Structural and cellular mechanisms of peptidyl-prolyl isomerase Pin1-mediated enhancement of Tissue Factor gene expression, protein half-life, and pro-coagulant activity

  • Kondababu Kurakula,
  • Duco S. Koenis,
  • Mark A. Herzik,
  • Yanyun Liu,
  • John W. Craft,
  • Pieter B. van Loenen,
  • Mariska Vos,
  • M. Khang Tran,
  • Henri H. Versteeg,
  • Marie-José T.H. Goumans,
  • Wolfram Ruf,
  • Carlie J.M. de Vries,
  • Mehmet Şen

DOI
https://doi.org/10.3324/haematol.2017.183087
Journal volume & issue
Vol. 103, no. 6

Abstract

Read online

Tissue Factor is a cell-surface glycoprotein expressed in various cells of the vasculature and is the principal regulator of the blood coagulation cascade and hemostasis. Notably, aberrant expression of Tissue Factor is associated with cardiovascular pathologies such as atherosclerosis and thrombosis. Here, we sought to identify factors that regulate Tissue Factor gene expression and activity. Tissue Factor gene expression is regulated by various transcription factors, including activating protein-1 and nuclear factor-κ B. The peptidyl-prolyl isomerase Pin1 is known to modulate the activity of these two transcription factors, and we now show that Pin1 augments Tissue Factor gene expression in both vascular smooth muscle cells and activated endothelial cells via activating protein-1 and nuclear factor-κ B signaling.

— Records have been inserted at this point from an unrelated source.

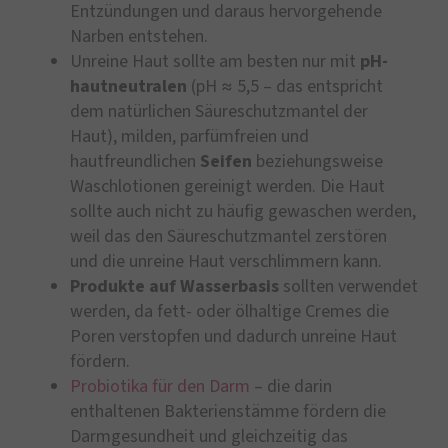
Entzündungen und daraus hervorgehende
Narben entstehen.
Unreine Haut sollte am besten nur mit
pH-
hautneutralen
(pH ≈ 5,5 – das entspricht
dem natürlichen Säureschutzmantel der
Haut), milden, parfümfreien und
hautfreundlichen
Seifen
beziehungsweise
Waschlotionen gereinigt werden. Die Haut
sollte auch nicht zu häufig gewaschen werden,
weil das den Säureschutzmantel zerstören
und die unreine Haut verschlimmern kann.
Produkte auf Wasserbasis
sollten verwendet
werden, da fett- oder ölhaltige Cremes die
Poren verstopfen und dadurch unreine Haut
fördern.
Probiotika für den Darm
– die darin
enthaltenen Bakterienstämme fördern die
Darmgesundheit und gleichzeitig das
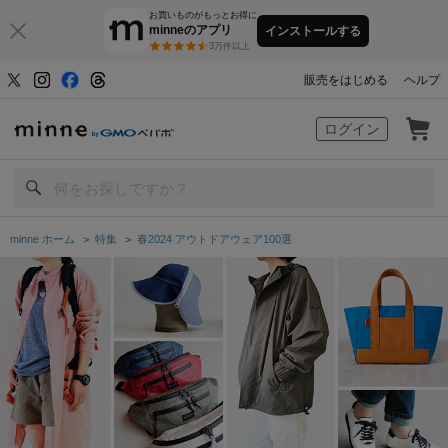
お買いものがもっとお得に
minneのアプリ
インストールする
3万件以上
販売をはじめる
ヘルプ
minne by GMOペパボ
ログイン
minne ホーム
＞
特集
＞
春2024 アウトドアウェア100選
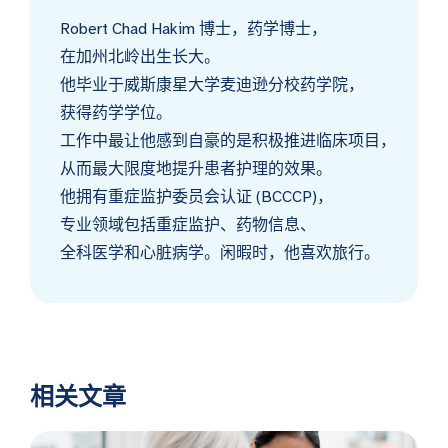
Robert Chad Hakim 博士，药学博士，
在加州北岭出生长大。
他毕业于威斯康星大学麦迪逊分校药学院，
获得药学学位。
工作中最让他感到自豪的是积极推进临床项目，
从而最大限度地提升患者护理的效果。
他拥有重症监护委员会认证 (BCCCP)，
专业领域包括重症监护、药物信息、
全科医学和心脏病学。闲暇时，他喜欢旅行。
相关文章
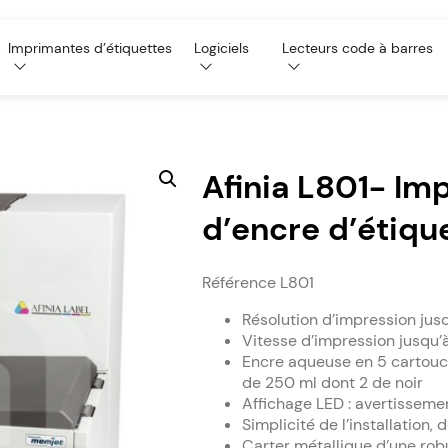
Imprimantes d’étiquettes
Logiciels
Lecteurs code à barres
Afinia L801- Im
d’encre d’étiqu
Référence
L801
Résolution d’impression jus
Vitesse d’impression jusqu
Encre aqueuse en 5 cartouc
de 250 ml dont 2 de noir
Affichage LED : avertisseme
Simplicité de l’installation
Carter métallique d’une rob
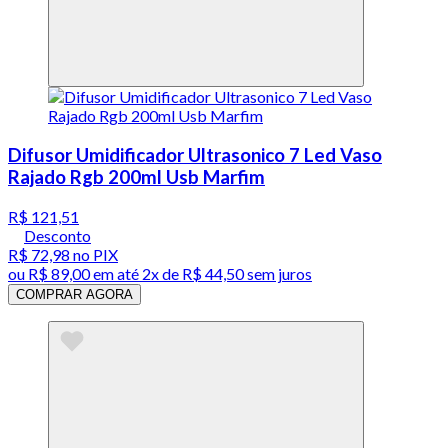
Difusor Umidificador Ultrasonico 7 Led Vaso
Rajado Rgb 200ml Usb Marfim
R$ 121,51
Desconto
R$ 72,98
no PIX
ou
R$ 89,00
em até
2x de R$ 44,50 sem juros
COMPRAR AGORA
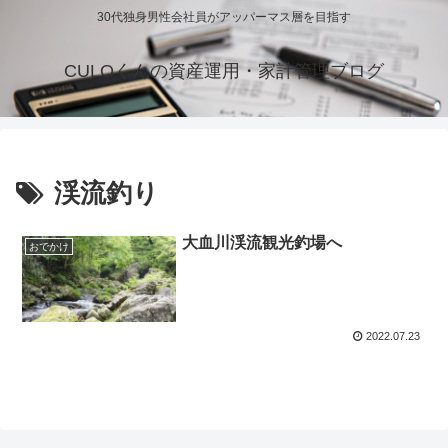
30代独身男性会社員がアッパーマス層を目指す
CULOくんの資産運用・家計管理ブログ
渓流釣り
大血川渓流観光釣場へ
おでかけ
2022.07.23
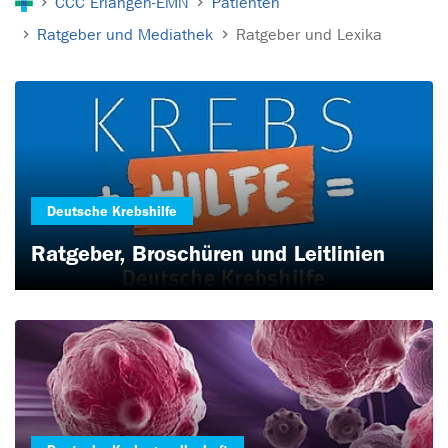
CCC Erlangen-EMN
Patienten
Ratgeber und Mediathek
Ratgeber und Lexika
Deutsche Krebshilfe
Ratgeber, Broschüren und Leitlinien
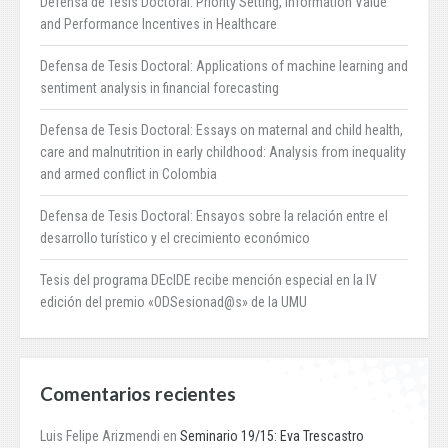
Defensa de Tesis Doctoral: Priority Setting, Information Value
and Performance Incentives in Healthcare
Defensa de Tesis Doctoral: Applications of machine learning and
sentiment analysis in financial forecasting
Defensa de Tesis Doctoral: Essays on maternal and child health,
care and malnutrition in early childhood: Analysis from inequality
and armed conflict in Colombia
Defensa de Tesis Doctoral: Ensayos sobre la relación entre el
desarrollo turístico y el crecimiento económico
Tesis del programa DEcIDE recibe mención especial en la IV
edición del premio «ODSesionad@s» de la UMU
Comentarios recientes
Luis Felipe Arizmendi
en
Seminario 19/15: Eva Trescastro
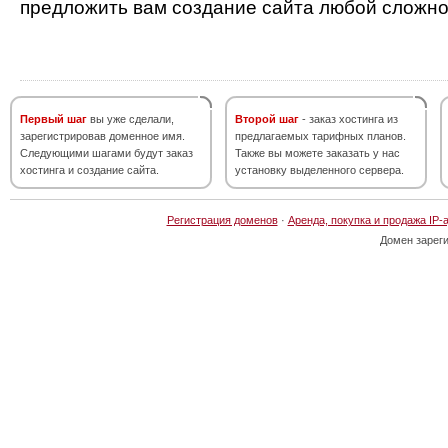
предложить вам создание сайта любой сложно
Первый шаг
вы уже сделали,
Второй шаг
- заказ хостинга из
зарегистрировав доменное имя.
предлагаемых тарифных планов.
Следующими шагами будут заказ
Также вы можете заказать у нас
хостинга и создание сайта.
установку выделенного сервера.
Регистрация доменов
·
Аренда, покупка и продажа IP-
Домен зарег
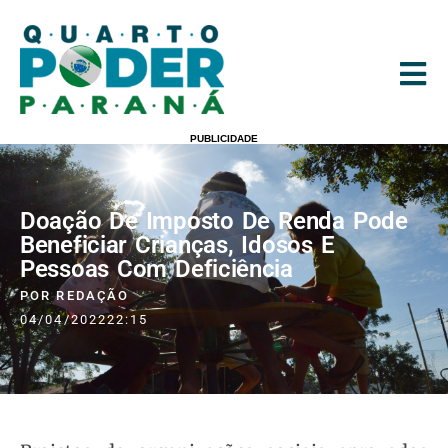
PUBLICIDADE
Doação De Imposto De Renda Pode
Beneficiar Crianças, Idosos E
Pessoas Com Deficiência
POR
REDAÇÃO
04/04/2022
22:15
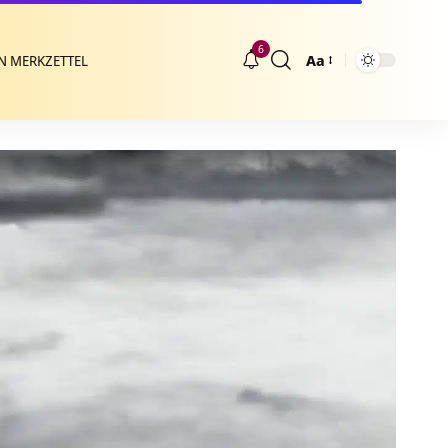
6
Aa
N MERKZETTEL
Größenänderung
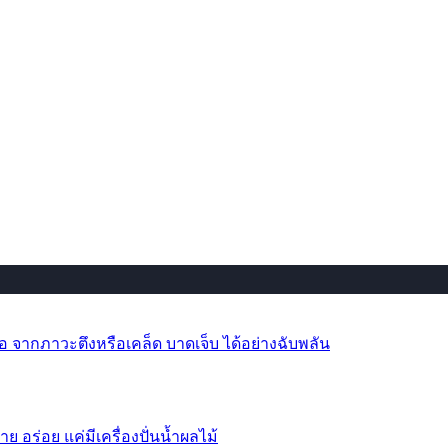
 จากภาวะตึงหรือเคล็ด บาดเจ็บ ได้อย่างฉับพลัน
าย อร่อย แค่มีเครื่องปั่นน้ำผลไม้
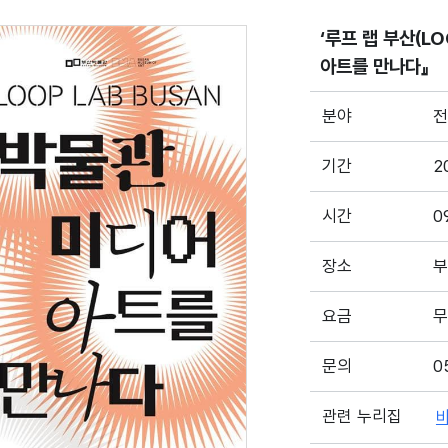
‘루프 랩 부산(LO
아트를 만나다』
분야
전
기간
2
시간
0
장소
부
요금
무
문의
0
관련 누리집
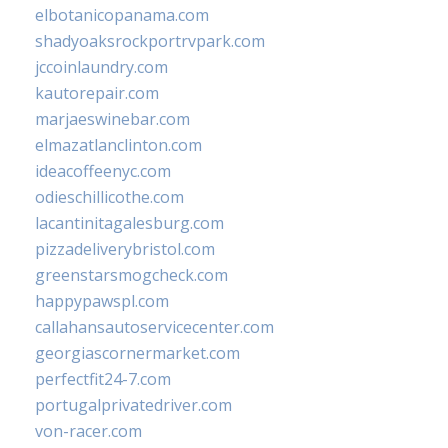
elbotanicopanama.com
shadyoaksrockportrvpark.com
jccoinlaundry.com
kautorepair.com
marjaeswinebar.com
elmazatlanclinton.com
ideacoffeenyc.com
odieschillicothe.com
lacantinitagalesburg.com
pizzadeliverybristol.com
greenstarsmogcheck.com
happypawspl.com
callahansautoservicecenter.com
georgiascornermarket.com
perfectfit24-7.com
portugalprivatedriver.com
von-racer.com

Furthermore, the cytoplasmic domain of Tissue Factor contains a well-conserved phospho-Ser258-Pro259 amino-acid motif recognized by Pin1. Using co-immunoprecipitation and solution nuclear magnetic resonance spectroscopy, we show that the WW-domain of Pin1 directly binds the cytoplasmic domain of Tissue Factor. This interaction occurs via the phospho-Ser258-Pro259 sequence in the Tissue Factor cytoplasmic domain and results in increased protein half-life and pro-coagulant activity. Taken together, our results establish Pin1 as an upstream regulator of Tissue Factor-mediated coagulation, thereby opening up new avenues for research into the use of specific Pin1 inhibitors for the treatment of diseases characterized by pathological coagulation, such as thrombosis and atherosclerosis.